Items from a data source:
__________________________________________________
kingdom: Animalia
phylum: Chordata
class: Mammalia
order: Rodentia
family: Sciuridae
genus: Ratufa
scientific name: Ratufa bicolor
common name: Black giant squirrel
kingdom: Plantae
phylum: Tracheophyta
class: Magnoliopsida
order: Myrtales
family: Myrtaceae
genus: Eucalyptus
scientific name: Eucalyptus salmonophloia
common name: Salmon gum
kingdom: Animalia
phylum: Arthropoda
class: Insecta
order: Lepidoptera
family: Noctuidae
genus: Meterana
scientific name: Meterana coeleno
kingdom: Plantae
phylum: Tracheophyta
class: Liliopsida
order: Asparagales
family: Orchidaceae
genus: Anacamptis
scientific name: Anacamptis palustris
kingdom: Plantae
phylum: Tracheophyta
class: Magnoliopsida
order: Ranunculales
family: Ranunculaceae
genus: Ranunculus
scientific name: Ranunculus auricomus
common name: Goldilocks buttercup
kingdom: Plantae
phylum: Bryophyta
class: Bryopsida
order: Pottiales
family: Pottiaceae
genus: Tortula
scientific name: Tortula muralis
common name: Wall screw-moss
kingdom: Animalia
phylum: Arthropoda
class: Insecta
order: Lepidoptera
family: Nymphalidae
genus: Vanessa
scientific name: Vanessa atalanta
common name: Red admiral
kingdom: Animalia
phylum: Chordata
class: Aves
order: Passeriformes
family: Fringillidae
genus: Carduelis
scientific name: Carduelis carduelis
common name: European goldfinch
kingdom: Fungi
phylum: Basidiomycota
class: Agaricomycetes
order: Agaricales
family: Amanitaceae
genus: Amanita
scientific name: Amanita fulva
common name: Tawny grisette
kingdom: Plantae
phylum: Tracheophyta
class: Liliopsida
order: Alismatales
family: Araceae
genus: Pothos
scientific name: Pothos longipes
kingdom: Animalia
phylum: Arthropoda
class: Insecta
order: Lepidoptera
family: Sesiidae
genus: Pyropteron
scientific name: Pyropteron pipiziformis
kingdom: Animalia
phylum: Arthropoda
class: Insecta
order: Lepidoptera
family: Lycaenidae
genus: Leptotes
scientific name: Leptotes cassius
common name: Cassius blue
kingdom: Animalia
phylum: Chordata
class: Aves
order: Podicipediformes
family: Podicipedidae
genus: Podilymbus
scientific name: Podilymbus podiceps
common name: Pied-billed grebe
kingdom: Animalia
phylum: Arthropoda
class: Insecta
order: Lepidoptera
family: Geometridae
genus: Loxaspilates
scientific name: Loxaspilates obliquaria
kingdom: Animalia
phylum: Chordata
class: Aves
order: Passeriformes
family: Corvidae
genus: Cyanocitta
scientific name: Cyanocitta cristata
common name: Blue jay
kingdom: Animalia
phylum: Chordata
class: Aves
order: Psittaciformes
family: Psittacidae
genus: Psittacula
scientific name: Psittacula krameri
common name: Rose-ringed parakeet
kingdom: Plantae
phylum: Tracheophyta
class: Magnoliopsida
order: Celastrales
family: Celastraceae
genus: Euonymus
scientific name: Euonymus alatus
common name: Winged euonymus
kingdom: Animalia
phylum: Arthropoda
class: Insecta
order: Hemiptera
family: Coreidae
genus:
__________________________________________________
Rewrite these lines, substituting "vernacular name" for each occurrence of "common name" and leaving everything else unchanged.

Result of this task |
kingdom: Animalia
phylum: Chordata
class: Mammalia
order: Rodentia
family: Sciuridae
genus: Ratufa
scientific name: Ratufa bicolor
vernacular name: Black giant squirrel
kingdom: Plantae
phylum: Tracheophyta
class: Magnoliopsida
order: Myrtales
family: Myrtaceae
genus: Eucalyptus
scientific name: Eucalyptus salmonophloia
vernacular name: Salmon gum
kingdom: Animalia
phylum: Arthropoda
class: Insecta
order: Lepidoptera
family: Noctuidae
genus: Meterana
scientific name: Meterana coeleno
kingdom: Plantae
phylum: Tracheophyta
class: Liliopsida
order: Asparagales
family: Orchidaceae
genus: Anacamptis
scientific name: Anacamptis palustris
kingdom: Plantae
phylum: Tracheophyta
class: Magnoliopsida
order: Ranunculales
family: Ranunculaceae
genus: Ranunculus
scientific name: Ranunculus auricomus
vernacular name: Goldilocks buttercup
kingdom: Plantae
phylum: Bryophyta
class: Bryopsida
order: Pottiales
family: Pottiaceae
genus: Tortula
scientific name: Tortula muralis
vernacular name: Wall screw-moss
kingdom: Animalia
phylum: Arthropoda
class: Insecta
order: Lepidoptera
family: Nymphalidae
genus: Vanessa
scientific name: Vanessa atalanta
vernacular name: Red admiral
kingdom: Animalia
phylum: Chordata
class: Aves
order: Passeriformes
family: Fringillidae
genus: Carduelis
scientific name: Carduelis carduelis
vernacular name: European goldfinch
kingdom: Fungi
phylum: Basidiomycota
class: Agaricomycetes
order: Agaricales
family: Amanitaceae
genus: Amanita
scientific name: Amanita fulva
vernacular name: Tawny grisette
kingdom: Plantae
phylum: Tracheophyta
class: Liliopsida
order: Alismatales
family: Araceae
genus: Pothos
scientific name: Pothos longipes
kingdom: Animalia
phylum: Arthropoda
class: Insecta
order: Lepidoptera
family: Sesiidae
genus: Pyropteron
scientific name: Pyropteron pipiziformis
kingdom: Animalia
phylum: Arthropoda
class: Insecta
order: Lepidoptera
family: Lycaenidae
genus: Leptotes
scientific name: Leptotes cassius
vernacular name: Cassius blue
kingdom: Animalia
phylum: Chordata
class: Aves
order: Podicipediformes
family: Podicipedidae
genus: Podilymbus
scientific name: Podilymbus podiceps
vernacular name: Pied-billed grebe
kingdom: Animalia
phylum: Arthropoda
class: Insecta
order: Lepidoptera
family: Geometridae
genus: Loxaspilates
scientific name: Loxaspilates obliquaria
kingdom: Animalia
phylum: Chordata
class: Aves
order: Passeriformes
family: Corvidae
genus: Cyanocitta
scientific name: Cyanocitta cristata
vernacular name: Blue jay
kingdom: Animalia
phylum: Chordata
class: Aves
order: Psittaciformes
family: Psittacidae
genus: Psittacula
scientific name: Psittacula krameri
vernacular name: Rose-ringed parakeet
kingdom: Plantae
phylum: Tracheophyta
class: Magnoliopsida
order: Celastrales
family: Celastraceae
genus: Euonymus
scientific name: Euonymus alatus
vernacular name: Winged euonymus
kingdom: Animalia
phylum: Arthropoda
class: Insecta
order: Hemiptera
family: Coreidae
genus:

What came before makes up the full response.